/---

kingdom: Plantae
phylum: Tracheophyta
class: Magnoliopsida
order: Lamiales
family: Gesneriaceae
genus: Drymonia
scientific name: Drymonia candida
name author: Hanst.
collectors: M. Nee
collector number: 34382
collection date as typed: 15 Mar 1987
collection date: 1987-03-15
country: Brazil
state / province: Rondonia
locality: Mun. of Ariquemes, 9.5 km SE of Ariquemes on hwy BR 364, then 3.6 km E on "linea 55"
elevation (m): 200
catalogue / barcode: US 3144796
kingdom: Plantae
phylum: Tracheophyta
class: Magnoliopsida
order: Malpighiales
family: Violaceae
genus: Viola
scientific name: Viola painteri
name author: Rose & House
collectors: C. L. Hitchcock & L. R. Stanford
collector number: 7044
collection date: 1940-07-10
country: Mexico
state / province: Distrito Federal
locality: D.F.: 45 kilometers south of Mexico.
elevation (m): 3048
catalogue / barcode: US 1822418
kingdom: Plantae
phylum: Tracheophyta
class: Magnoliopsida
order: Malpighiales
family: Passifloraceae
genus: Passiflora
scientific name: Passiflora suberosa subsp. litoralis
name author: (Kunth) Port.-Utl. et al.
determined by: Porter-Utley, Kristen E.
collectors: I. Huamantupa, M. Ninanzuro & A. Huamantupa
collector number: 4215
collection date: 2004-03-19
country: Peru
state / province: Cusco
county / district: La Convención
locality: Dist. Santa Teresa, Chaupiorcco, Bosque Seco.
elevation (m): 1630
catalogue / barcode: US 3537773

\---

● **Work instructions**: From the lines above, keep only those that contain the word "barcode", and copy each one out in full.

● **Final result**:
catalogue / barcode: US 3144796
catalogue / barcode: US 1822418
catalogue / barcode: US 3537773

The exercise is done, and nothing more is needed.